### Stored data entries
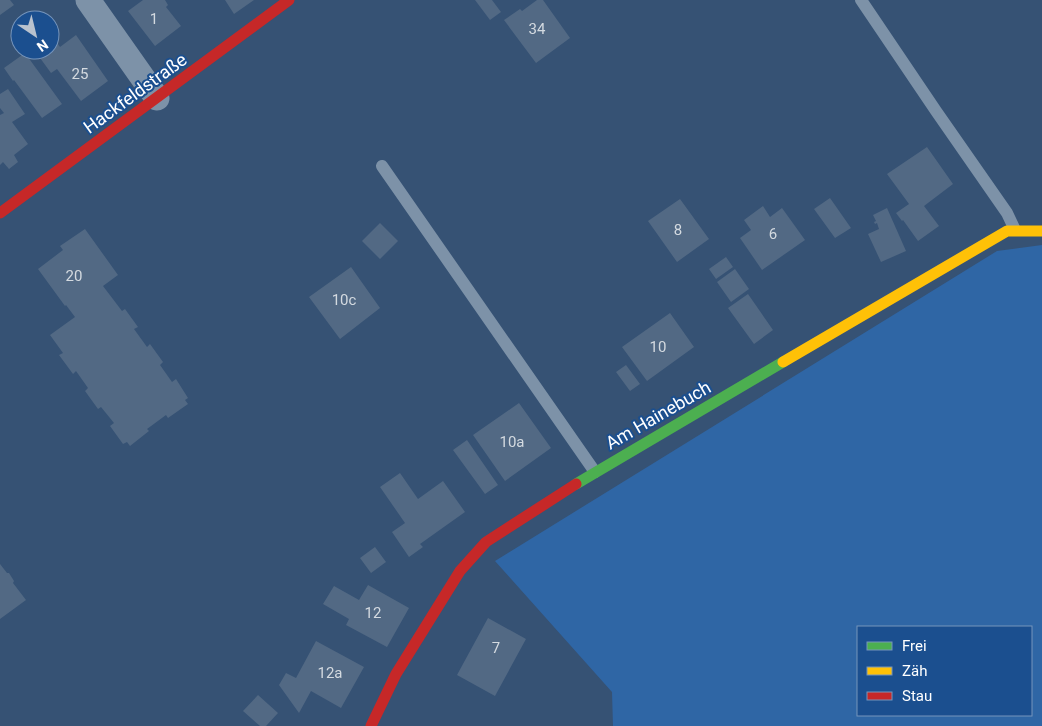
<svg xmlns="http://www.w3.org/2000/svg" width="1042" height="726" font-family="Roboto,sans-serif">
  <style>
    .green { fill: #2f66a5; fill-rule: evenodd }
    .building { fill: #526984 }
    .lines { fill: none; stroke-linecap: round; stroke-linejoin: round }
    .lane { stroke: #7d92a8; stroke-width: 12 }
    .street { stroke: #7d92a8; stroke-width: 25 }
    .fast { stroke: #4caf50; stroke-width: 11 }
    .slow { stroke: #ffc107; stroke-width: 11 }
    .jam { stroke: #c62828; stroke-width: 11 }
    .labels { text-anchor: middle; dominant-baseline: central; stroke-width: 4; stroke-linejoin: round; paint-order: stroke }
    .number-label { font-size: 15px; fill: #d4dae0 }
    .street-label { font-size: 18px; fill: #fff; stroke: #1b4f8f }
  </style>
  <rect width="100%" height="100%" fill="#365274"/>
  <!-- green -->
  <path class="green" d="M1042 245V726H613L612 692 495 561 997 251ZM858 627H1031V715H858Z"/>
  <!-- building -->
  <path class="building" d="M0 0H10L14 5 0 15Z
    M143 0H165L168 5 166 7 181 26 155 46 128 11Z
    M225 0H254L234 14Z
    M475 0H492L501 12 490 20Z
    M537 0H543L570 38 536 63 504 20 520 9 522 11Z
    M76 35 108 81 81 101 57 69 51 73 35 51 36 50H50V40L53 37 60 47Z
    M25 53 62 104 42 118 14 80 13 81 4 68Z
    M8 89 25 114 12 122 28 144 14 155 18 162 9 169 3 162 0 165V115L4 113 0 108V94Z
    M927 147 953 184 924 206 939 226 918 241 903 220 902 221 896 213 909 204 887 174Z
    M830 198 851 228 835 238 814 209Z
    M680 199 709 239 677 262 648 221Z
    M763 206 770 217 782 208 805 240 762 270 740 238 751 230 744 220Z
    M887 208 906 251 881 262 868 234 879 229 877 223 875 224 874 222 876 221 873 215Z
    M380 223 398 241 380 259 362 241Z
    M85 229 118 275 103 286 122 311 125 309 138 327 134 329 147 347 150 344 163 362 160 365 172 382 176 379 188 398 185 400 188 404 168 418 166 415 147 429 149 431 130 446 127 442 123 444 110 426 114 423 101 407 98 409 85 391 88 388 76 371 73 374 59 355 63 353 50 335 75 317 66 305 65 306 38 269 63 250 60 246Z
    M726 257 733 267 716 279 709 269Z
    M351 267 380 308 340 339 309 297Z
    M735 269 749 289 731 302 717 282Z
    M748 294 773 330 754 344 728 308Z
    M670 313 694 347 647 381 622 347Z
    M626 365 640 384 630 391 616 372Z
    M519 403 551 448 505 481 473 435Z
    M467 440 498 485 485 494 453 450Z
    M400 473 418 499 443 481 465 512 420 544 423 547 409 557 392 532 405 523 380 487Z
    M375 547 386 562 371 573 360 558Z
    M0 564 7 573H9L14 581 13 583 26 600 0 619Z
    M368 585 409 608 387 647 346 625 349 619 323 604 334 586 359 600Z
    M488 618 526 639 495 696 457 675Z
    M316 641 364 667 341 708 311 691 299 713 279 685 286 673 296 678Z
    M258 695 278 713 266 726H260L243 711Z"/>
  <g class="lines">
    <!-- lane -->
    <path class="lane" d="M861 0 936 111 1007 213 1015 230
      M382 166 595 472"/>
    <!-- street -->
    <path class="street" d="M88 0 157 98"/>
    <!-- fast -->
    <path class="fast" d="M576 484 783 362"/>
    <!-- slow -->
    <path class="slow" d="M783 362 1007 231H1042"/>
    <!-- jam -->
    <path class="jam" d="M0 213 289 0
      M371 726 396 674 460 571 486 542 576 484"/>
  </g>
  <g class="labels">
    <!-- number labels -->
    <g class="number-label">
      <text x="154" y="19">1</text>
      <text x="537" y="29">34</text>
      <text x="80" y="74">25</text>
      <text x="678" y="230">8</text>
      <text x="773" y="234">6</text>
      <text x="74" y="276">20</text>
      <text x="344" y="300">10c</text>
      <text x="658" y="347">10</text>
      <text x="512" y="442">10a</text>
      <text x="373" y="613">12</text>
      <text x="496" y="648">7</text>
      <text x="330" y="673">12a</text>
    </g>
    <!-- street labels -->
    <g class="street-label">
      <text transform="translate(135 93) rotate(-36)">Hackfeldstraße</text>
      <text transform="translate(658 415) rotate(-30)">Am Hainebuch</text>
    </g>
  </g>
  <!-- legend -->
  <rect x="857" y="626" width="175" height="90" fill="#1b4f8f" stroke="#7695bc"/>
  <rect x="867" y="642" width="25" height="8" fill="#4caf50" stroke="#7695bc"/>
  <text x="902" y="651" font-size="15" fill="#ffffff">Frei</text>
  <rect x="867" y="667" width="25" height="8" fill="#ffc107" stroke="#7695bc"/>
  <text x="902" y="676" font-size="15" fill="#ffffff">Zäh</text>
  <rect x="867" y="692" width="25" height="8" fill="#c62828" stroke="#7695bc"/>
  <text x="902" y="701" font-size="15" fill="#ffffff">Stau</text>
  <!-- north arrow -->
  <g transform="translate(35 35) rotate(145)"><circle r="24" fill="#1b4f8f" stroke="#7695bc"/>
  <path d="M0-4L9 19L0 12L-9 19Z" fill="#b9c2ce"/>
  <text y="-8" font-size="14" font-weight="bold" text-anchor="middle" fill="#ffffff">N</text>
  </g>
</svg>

--

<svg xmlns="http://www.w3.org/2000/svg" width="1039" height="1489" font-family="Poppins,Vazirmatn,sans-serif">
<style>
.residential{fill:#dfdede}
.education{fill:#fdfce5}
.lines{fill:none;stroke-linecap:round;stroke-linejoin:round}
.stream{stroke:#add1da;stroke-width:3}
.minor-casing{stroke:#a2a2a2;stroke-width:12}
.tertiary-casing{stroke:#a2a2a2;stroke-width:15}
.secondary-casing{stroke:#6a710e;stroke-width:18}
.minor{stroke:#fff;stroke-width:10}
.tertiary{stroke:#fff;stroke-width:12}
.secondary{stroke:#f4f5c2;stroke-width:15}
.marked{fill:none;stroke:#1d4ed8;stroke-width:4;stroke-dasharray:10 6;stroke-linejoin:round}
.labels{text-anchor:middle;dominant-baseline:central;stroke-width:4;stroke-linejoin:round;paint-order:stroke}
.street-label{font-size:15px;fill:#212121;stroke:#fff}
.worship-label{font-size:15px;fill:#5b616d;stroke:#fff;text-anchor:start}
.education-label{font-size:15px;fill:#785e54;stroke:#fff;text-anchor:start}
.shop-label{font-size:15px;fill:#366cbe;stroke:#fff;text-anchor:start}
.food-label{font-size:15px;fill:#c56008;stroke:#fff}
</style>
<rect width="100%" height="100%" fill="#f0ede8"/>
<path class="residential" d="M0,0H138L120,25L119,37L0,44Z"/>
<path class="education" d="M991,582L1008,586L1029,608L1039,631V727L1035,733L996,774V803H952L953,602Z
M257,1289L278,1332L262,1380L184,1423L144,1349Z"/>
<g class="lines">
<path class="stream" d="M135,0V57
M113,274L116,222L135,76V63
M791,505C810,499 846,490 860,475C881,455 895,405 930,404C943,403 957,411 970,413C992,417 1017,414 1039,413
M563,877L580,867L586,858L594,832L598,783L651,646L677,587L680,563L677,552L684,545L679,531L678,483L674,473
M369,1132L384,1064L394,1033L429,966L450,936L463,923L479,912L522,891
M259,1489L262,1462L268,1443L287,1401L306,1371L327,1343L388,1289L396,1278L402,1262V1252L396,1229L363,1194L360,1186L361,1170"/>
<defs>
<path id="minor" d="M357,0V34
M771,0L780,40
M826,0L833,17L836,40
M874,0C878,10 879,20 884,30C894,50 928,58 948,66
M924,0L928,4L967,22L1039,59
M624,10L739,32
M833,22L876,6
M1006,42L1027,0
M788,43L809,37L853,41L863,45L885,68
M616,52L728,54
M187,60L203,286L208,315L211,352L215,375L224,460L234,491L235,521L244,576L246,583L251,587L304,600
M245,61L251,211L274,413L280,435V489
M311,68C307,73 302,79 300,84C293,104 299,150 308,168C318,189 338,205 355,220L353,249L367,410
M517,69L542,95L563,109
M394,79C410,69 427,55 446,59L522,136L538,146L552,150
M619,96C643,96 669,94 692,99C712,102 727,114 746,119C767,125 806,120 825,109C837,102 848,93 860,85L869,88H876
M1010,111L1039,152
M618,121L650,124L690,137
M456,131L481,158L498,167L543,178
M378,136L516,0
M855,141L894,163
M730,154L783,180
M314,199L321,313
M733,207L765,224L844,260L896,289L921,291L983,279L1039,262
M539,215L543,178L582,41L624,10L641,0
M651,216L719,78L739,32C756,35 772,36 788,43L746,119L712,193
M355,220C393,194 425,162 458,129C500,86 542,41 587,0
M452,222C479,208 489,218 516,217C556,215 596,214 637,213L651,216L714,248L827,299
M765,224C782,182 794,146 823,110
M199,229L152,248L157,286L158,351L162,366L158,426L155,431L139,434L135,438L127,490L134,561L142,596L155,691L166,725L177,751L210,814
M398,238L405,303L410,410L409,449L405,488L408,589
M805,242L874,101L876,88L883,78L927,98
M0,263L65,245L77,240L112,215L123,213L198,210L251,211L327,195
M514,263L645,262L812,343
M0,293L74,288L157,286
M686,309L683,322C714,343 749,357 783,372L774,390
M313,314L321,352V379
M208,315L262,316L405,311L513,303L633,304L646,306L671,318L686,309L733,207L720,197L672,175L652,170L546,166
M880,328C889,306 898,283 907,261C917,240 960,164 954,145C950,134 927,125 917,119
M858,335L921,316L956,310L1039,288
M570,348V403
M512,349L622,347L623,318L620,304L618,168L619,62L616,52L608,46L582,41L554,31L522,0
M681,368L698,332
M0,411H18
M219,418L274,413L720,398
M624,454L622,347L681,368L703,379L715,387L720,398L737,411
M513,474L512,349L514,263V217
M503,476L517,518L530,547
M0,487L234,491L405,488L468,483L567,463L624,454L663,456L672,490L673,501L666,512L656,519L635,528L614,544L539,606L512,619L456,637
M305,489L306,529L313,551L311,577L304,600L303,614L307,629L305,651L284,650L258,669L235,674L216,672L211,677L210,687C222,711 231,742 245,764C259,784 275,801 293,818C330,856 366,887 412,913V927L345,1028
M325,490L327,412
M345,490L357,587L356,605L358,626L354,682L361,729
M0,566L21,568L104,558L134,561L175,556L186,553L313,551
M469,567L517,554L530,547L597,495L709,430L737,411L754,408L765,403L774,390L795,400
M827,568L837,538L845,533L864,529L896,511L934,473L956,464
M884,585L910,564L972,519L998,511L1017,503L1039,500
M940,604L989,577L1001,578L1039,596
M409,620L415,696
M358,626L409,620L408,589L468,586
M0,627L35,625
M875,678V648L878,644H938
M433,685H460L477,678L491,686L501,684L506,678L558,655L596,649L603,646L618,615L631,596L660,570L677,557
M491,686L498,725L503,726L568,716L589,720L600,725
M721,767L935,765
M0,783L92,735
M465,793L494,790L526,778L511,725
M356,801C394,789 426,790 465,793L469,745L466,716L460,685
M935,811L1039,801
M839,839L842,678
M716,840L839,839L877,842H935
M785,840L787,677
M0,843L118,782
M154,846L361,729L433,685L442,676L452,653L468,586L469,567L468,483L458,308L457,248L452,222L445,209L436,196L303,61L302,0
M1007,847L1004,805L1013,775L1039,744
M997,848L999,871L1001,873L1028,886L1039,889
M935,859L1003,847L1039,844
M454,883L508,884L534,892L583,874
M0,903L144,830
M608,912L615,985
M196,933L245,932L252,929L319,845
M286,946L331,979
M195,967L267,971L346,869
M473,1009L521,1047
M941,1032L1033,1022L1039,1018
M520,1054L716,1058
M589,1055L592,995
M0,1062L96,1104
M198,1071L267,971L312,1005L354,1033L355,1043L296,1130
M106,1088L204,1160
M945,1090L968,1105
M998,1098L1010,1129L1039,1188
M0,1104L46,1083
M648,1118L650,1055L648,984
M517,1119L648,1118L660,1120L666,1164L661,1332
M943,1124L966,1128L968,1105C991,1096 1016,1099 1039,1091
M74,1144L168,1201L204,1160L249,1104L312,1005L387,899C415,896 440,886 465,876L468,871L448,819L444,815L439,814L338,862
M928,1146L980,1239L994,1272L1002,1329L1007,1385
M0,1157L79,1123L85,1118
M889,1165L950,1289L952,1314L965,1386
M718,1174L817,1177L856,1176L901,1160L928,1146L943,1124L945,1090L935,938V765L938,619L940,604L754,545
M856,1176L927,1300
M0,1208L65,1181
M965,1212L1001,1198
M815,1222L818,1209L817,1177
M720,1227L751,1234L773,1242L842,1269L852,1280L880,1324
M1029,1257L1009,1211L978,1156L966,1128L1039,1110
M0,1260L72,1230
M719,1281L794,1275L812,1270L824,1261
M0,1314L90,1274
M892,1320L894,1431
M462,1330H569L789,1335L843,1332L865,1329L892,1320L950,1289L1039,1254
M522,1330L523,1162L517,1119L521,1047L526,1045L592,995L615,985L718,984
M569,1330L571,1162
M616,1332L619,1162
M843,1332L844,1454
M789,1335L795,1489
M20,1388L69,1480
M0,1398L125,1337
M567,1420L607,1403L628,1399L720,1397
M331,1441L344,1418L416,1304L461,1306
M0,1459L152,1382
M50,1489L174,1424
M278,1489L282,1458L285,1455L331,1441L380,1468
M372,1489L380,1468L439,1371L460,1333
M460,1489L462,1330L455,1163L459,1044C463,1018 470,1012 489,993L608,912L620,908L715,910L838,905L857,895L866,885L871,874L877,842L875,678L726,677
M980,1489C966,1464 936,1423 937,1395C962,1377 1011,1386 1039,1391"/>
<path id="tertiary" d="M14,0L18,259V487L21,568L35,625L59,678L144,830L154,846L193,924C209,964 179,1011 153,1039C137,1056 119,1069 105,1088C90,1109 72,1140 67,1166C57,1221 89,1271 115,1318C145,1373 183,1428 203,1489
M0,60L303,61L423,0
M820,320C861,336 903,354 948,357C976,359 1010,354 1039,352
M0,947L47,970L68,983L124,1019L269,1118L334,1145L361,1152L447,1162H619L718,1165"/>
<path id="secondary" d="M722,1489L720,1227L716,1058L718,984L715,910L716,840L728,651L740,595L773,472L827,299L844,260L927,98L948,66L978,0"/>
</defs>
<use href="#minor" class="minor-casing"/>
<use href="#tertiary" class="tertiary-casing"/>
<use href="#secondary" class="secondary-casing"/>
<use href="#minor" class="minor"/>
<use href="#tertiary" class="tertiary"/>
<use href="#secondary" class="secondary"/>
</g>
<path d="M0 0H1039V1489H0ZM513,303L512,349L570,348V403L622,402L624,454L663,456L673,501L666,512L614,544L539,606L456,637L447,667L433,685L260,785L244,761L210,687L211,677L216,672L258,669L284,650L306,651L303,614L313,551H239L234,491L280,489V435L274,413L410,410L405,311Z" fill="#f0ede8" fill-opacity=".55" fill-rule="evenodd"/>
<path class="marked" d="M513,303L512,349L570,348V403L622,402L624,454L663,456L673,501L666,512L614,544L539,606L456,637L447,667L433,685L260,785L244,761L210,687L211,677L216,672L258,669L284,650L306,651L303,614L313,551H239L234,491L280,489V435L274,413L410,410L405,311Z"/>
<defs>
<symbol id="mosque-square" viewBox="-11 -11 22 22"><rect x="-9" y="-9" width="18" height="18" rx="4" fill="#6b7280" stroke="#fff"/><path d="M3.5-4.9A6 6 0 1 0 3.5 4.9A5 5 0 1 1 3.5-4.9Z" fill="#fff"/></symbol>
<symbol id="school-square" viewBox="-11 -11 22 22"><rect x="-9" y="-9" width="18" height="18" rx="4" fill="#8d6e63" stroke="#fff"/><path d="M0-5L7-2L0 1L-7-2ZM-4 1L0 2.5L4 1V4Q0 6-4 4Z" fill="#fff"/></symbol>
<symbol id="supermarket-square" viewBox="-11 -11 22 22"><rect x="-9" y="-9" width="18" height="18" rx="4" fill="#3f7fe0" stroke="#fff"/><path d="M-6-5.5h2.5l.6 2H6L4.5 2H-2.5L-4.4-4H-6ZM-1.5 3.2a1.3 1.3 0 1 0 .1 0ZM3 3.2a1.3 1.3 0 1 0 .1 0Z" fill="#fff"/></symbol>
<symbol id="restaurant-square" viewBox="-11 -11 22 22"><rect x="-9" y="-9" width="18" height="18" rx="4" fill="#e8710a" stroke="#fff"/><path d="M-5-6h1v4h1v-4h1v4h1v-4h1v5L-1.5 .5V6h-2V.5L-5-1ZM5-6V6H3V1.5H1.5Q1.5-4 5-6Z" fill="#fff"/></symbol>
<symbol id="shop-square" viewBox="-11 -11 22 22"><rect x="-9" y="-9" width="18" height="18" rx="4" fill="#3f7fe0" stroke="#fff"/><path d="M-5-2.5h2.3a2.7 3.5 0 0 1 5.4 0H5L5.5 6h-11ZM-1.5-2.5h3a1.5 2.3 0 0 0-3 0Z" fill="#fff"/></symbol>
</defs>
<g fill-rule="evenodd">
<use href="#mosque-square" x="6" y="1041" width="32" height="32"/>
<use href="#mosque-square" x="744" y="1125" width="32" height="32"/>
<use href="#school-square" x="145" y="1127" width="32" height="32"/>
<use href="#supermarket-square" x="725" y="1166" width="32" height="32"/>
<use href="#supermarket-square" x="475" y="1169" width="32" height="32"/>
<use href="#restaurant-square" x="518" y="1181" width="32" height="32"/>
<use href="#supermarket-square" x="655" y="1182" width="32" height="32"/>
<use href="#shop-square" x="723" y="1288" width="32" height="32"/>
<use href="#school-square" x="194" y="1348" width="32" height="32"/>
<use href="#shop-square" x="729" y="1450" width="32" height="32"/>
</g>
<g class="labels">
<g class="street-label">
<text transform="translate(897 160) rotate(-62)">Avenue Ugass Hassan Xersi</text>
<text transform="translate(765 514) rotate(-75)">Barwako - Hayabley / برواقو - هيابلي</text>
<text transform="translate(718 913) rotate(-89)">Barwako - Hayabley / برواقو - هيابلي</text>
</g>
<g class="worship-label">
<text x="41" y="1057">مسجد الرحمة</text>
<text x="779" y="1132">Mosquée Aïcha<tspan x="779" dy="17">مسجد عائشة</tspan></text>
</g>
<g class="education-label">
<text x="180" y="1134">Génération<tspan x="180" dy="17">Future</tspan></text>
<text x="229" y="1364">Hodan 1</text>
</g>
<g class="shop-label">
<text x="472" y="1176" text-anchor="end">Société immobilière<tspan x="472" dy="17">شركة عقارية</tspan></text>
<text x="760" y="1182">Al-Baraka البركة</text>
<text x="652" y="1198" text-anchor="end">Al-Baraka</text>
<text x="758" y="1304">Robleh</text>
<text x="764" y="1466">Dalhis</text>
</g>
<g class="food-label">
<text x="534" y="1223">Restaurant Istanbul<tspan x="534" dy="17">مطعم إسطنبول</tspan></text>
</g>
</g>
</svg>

### WHAT IS NEEDED
Please report how many lines of the entries above contain the string "casing". Reply with only the number.

### WRITTEN SOLUTION
6